> [How to complete this task] Below are entries; work out how many of their lines include the string "lives", and reply with the number only.

------------------------------------------------------------

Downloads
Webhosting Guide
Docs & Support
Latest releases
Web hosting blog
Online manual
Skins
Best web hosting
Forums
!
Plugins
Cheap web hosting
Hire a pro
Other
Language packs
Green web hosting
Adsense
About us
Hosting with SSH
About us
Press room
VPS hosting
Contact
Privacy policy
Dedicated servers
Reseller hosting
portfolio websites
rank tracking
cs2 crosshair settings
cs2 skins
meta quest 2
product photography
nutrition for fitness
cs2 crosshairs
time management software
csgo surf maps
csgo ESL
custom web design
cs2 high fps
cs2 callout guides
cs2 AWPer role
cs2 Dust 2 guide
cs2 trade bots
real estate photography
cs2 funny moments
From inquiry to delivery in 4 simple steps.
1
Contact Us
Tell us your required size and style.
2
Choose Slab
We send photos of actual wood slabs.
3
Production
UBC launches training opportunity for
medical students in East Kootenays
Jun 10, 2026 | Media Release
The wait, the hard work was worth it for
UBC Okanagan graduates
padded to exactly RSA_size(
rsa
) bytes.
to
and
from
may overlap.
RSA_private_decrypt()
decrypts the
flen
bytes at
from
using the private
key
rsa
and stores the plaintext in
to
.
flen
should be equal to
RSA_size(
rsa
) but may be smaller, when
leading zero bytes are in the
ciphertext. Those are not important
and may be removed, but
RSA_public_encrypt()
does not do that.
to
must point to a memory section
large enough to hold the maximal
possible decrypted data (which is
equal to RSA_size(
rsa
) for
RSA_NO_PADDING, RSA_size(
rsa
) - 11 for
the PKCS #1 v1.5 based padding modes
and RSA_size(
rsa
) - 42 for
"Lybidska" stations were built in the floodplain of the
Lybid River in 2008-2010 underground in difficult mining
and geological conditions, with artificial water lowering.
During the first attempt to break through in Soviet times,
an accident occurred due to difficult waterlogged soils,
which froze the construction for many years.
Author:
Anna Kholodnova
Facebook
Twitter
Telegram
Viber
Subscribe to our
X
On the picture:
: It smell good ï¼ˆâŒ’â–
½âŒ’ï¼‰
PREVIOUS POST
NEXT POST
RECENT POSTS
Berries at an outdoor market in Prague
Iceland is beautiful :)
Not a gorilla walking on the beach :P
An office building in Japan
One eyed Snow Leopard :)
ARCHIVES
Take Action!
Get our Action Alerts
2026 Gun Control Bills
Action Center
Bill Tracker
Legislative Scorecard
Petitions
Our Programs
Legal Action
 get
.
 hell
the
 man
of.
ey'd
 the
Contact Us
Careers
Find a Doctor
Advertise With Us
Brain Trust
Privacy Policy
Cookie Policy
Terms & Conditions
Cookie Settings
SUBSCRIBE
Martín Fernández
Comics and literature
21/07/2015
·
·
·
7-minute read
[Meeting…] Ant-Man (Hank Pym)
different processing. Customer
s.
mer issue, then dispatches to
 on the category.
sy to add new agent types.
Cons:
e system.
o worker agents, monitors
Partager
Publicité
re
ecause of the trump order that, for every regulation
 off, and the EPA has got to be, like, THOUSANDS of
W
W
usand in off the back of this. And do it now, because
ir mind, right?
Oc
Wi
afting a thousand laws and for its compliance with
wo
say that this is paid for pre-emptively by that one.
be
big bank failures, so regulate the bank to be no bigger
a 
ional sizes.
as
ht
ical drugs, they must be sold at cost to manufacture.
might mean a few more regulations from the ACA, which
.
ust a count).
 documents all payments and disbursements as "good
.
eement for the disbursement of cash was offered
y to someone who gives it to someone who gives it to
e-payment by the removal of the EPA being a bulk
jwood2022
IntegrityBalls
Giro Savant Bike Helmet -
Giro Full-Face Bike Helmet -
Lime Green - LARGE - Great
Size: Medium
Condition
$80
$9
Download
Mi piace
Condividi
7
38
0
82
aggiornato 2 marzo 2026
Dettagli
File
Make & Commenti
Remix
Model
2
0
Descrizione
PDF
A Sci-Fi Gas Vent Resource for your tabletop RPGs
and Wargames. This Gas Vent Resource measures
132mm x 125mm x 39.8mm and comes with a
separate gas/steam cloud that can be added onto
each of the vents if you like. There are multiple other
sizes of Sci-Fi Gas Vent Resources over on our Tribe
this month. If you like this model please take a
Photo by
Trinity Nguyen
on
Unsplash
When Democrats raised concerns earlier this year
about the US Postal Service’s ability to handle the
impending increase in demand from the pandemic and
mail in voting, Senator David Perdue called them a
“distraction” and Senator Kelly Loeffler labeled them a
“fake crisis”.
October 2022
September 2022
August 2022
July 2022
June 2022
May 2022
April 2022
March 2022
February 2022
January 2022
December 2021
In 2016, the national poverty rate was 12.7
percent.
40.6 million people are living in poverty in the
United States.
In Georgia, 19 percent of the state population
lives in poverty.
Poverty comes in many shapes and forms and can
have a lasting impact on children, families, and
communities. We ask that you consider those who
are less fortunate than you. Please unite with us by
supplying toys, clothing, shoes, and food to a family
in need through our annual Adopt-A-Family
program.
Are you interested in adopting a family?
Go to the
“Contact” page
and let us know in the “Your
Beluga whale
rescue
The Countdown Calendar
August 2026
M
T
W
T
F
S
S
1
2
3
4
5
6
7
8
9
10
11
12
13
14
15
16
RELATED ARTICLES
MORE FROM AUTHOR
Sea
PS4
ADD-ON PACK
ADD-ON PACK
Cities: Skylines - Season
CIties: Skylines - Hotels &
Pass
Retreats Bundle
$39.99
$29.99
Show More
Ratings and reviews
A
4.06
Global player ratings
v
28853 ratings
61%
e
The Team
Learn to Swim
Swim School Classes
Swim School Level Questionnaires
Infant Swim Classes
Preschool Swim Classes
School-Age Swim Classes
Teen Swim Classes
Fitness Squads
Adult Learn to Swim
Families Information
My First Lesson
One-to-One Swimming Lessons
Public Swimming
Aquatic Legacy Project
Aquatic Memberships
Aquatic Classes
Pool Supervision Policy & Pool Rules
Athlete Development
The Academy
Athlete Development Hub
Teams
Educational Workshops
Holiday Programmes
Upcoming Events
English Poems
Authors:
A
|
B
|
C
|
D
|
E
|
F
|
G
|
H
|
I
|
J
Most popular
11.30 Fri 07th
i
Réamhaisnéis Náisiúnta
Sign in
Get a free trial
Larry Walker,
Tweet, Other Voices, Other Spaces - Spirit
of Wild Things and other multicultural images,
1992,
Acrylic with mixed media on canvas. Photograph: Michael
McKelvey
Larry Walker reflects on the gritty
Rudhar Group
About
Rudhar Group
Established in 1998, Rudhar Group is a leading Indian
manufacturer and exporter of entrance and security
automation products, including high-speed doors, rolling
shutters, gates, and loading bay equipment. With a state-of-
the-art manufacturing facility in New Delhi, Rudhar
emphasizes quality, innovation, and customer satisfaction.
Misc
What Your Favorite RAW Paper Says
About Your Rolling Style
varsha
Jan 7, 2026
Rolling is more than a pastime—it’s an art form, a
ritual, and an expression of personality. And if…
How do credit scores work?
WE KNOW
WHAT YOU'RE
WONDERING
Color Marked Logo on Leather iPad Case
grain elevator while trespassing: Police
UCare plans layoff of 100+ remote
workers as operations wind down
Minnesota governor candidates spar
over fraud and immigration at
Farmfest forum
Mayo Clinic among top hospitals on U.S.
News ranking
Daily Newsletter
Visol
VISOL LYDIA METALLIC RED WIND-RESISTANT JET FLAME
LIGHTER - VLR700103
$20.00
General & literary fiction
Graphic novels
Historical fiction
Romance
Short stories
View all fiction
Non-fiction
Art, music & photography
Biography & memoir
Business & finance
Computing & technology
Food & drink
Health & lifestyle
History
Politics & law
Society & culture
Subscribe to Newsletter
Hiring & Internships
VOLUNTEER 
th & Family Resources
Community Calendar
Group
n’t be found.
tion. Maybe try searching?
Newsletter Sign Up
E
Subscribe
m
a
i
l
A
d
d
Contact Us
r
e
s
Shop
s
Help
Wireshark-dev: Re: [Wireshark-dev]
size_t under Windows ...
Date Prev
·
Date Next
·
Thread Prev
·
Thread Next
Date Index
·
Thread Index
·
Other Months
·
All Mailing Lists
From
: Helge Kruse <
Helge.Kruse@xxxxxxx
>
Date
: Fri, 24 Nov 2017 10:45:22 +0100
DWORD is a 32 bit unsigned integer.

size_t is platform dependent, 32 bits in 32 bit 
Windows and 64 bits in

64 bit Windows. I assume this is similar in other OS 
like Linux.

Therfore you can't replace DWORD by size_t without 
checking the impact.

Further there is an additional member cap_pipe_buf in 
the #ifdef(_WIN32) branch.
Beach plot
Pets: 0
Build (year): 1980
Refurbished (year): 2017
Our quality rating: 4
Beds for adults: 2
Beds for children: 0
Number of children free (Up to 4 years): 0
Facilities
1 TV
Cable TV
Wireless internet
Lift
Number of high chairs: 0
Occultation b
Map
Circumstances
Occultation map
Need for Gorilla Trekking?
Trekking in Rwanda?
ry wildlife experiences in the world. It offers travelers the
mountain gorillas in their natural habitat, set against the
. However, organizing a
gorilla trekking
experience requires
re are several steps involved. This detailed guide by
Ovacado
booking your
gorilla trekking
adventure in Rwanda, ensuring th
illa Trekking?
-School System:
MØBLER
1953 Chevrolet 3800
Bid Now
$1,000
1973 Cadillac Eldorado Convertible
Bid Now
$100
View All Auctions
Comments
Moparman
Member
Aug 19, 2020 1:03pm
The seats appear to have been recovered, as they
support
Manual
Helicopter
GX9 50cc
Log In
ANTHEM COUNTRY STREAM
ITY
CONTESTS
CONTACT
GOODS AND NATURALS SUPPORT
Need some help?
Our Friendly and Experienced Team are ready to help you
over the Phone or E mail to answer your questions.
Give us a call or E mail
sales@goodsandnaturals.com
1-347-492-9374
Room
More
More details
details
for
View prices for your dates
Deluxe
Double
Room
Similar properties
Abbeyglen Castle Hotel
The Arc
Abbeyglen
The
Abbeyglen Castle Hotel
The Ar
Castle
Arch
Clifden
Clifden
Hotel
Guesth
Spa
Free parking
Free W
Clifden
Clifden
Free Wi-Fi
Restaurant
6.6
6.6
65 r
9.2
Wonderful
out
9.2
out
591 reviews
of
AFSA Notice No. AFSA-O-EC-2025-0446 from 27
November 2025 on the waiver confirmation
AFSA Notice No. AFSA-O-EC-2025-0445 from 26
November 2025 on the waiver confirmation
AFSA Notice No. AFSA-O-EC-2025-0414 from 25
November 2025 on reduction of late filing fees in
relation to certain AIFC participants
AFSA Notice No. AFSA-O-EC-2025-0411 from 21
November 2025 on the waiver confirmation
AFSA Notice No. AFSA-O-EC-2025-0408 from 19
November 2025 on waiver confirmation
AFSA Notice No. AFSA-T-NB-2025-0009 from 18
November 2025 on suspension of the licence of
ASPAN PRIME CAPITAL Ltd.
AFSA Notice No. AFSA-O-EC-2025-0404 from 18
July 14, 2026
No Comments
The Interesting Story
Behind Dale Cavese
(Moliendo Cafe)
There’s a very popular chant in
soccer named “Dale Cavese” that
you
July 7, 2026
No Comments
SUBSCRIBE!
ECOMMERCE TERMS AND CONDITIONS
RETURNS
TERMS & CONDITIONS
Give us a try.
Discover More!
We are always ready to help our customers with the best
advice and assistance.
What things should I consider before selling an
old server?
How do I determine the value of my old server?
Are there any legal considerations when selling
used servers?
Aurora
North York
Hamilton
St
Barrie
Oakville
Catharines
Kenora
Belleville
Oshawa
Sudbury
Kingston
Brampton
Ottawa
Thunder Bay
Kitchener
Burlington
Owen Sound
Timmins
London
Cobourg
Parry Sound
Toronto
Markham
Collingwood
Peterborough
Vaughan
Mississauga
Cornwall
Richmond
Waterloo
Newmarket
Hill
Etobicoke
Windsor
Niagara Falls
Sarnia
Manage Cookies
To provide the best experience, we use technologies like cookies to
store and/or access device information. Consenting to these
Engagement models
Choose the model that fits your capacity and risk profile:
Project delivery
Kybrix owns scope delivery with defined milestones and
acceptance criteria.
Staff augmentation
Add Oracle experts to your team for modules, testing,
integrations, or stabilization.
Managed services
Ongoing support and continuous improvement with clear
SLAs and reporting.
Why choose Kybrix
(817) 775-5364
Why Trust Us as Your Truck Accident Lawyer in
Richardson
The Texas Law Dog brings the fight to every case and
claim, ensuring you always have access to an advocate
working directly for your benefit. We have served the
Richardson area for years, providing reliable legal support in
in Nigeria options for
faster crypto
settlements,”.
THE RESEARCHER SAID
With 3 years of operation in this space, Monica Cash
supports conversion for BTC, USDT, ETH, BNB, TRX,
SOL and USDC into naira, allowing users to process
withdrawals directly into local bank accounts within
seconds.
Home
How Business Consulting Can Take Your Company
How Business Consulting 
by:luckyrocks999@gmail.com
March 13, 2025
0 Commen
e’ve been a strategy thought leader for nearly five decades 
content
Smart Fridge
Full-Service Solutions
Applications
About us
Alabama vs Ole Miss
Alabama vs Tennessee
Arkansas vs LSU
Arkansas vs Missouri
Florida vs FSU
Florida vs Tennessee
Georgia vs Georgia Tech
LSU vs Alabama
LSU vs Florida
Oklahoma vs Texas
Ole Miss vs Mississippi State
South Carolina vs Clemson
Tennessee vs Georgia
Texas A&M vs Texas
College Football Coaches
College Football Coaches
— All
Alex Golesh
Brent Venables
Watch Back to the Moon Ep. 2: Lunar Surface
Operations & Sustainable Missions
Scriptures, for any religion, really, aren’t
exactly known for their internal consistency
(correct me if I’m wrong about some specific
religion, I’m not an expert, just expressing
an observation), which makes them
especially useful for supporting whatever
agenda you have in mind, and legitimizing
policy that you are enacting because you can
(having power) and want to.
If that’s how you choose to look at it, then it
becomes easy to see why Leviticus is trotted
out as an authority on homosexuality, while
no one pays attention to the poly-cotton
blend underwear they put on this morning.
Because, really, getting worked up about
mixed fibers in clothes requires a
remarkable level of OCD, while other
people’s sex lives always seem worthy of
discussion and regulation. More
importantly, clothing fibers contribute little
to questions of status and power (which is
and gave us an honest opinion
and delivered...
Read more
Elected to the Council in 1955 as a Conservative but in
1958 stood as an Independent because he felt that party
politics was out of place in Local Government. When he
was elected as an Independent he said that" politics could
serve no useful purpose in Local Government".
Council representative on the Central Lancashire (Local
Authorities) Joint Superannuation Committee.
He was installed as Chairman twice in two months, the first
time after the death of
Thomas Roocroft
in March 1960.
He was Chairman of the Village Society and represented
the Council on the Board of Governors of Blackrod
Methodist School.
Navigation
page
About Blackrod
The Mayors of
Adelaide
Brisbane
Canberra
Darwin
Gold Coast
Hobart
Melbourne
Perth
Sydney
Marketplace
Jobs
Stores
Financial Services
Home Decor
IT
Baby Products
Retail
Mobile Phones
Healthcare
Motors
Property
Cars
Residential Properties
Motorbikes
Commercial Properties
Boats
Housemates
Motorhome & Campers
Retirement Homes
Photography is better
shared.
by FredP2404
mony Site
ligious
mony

------------------------------------------------------------

> [Solution for this exercise] 2